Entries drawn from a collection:

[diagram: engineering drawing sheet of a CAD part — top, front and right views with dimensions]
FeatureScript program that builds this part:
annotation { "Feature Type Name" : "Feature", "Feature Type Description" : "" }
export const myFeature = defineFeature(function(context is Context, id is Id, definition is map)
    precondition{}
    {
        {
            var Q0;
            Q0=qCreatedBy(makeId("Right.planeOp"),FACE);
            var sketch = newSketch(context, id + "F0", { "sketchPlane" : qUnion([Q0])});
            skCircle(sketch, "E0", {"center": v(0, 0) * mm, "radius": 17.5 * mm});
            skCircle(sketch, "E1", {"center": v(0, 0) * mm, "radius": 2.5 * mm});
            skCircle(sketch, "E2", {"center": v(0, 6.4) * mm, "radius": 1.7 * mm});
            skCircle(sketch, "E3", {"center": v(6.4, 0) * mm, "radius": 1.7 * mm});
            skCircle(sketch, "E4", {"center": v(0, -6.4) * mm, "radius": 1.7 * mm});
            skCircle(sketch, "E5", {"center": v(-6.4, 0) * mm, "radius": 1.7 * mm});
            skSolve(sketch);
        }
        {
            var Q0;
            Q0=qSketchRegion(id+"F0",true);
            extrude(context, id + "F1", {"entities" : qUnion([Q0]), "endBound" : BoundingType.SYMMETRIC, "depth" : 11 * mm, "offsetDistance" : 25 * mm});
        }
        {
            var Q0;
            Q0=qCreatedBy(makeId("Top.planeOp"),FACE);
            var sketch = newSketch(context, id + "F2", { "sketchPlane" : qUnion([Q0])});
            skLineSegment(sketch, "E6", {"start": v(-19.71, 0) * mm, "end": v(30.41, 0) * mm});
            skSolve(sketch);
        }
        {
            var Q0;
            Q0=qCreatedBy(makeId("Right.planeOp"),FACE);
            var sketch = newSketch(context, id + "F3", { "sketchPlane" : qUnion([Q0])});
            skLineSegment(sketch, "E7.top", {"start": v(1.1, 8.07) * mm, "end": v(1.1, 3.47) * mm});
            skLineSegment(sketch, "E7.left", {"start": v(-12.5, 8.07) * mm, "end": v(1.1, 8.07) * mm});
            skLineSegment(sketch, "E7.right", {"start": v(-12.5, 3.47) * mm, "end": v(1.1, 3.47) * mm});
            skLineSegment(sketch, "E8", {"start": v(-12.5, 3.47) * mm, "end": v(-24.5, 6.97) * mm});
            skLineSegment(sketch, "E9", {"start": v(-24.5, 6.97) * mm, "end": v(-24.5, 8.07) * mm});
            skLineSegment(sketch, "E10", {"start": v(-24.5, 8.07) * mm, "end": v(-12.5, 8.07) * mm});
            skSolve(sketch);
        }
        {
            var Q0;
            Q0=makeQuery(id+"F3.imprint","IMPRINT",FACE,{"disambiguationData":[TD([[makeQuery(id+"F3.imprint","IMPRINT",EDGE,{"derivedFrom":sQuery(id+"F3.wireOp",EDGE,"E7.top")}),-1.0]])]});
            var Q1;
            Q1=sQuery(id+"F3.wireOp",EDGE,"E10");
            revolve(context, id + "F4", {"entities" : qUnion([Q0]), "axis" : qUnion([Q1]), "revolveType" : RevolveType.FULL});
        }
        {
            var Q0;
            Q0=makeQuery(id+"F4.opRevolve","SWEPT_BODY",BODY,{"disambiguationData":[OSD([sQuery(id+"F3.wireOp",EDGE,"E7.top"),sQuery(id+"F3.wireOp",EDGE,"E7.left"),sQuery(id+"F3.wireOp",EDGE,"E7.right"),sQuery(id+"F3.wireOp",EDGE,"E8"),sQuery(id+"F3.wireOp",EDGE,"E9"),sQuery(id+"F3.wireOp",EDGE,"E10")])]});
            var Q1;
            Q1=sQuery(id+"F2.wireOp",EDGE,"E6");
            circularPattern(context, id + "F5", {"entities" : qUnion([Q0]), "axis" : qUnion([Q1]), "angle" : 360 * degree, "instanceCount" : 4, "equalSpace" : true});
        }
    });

--

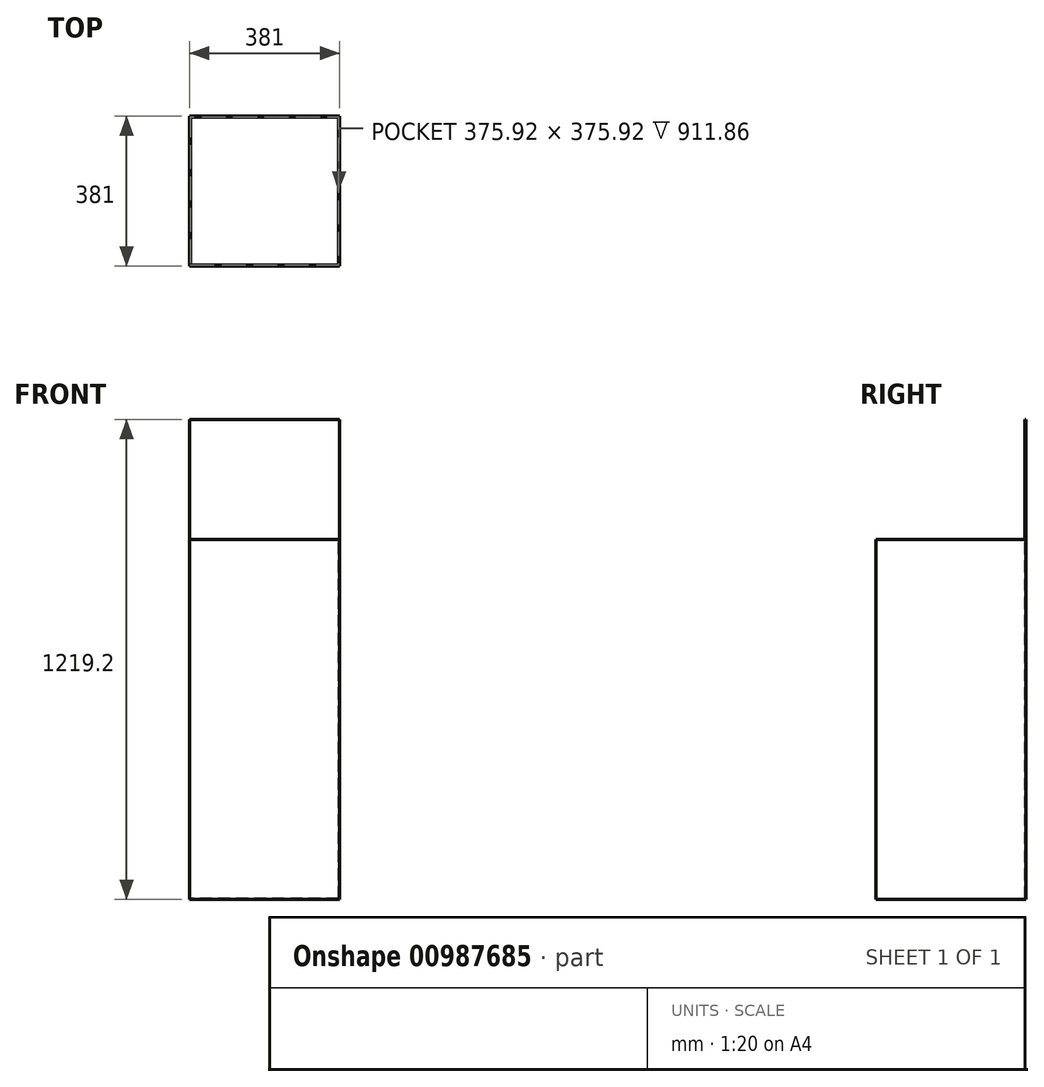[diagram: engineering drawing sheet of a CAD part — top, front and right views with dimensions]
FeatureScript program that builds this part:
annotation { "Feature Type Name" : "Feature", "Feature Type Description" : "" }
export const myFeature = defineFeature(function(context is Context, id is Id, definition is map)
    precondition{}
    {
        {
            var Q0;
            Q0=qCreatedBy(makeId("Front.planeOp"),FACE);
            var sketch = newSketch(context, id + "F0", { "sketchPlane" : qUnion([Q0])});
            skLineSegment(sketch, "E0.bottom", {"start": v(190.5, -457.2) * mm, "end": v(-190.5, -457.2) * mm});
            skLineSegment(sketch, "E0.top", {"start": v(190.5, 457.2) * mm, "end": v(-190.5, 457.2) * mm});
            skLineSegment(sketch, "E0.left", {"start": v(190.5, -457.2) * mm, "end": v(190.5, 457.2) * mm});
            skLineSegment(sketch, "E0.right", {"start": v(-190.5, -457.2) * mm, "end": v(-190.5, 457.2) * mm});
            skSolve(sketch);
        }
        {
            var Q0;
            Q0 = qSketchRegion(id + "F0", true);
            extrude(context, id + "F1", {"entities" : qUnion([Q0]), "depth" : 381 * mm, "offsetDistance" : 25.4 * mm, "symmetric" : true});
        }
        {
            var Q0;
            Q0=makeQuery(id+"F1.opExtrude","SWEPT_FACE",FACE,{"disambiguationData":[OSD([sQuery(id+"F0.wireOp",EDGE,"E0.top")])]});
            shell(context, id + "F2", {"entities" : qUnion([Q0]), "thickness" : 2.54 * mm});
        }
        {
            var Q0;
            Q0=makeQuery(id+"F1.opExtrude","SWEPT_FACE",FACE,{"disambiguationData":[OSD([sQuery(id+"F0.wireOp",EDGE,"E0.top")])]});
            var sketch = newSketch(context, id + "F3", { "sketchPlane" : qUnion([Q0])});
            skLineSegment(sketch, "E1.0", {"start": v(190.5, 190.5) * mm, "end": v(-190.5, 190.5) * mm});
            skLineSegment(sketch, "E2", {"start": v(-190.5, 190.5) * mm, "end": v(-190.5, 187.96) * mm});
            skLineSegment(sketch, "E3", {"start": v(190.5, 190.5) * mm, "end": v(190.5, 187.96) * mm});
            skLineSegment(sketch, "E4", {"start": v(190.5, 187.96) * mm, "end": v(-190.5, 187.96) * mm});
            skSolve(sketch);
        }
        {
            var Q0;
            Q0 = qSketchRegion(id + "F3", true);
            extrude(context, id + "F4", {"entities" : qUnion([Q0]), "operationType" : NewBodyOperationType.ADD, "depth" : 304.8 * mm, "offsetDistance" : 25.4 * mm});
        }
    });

Task requirements | Select every line of the records above that contains the string "sQuery" and copy each one out. The match is case-sensitive.

Result of this task |
            Q0=makeQuery(id+"F3.imprint","IMPRINT",FACE,{"disambiguationData":[TD([[makeQuery(id+"F3.imprint","IMPRINT",EDGE,{"derivedFrom":sQuery(id+"F3.wireOp",EDGE,"E7.top")}),-1.0]])]});
            Q1=sQuery(id+"F3.wireOp",EDGE,"E10");
            Q0=makeQuery(id+"F4.opRevolve","SWEPT_BODY",BODY,{"disambiguationData":[OSD([sQuery(id+"F3.wireOp",EDGE,"E7.top"),sQuery(id+"F3.wireOp",EDGE,"E7.left"),sQuery(id+"F3.wireOp",EDGE,"E7.right"),sQuery(id+"F3.wireOp",EDGE,"E8"),sQuery(id+"F3.wireOp",EDGE,"E9"),sQuery(id+"F3.wireOp",EDGE,"E10")])]});
            Q1=sQuery(id+"F2.wireOp",EDGE,"E6");
            Q0=makeQuery(id+"F1.opExtrude","SWEPT_FACE",FACE,{"disambiguationData":[OSD([sQuery(id+"F0.wireOp",EDGE,"E0.top")])]});
            Q0=makeQuery(id+"F1.opExtrude","SWEPT_FACE",FACE,{"disambiguationData":[OSD([sQuery(id+"F0.wireOp",EDGE,"E0.top")])]});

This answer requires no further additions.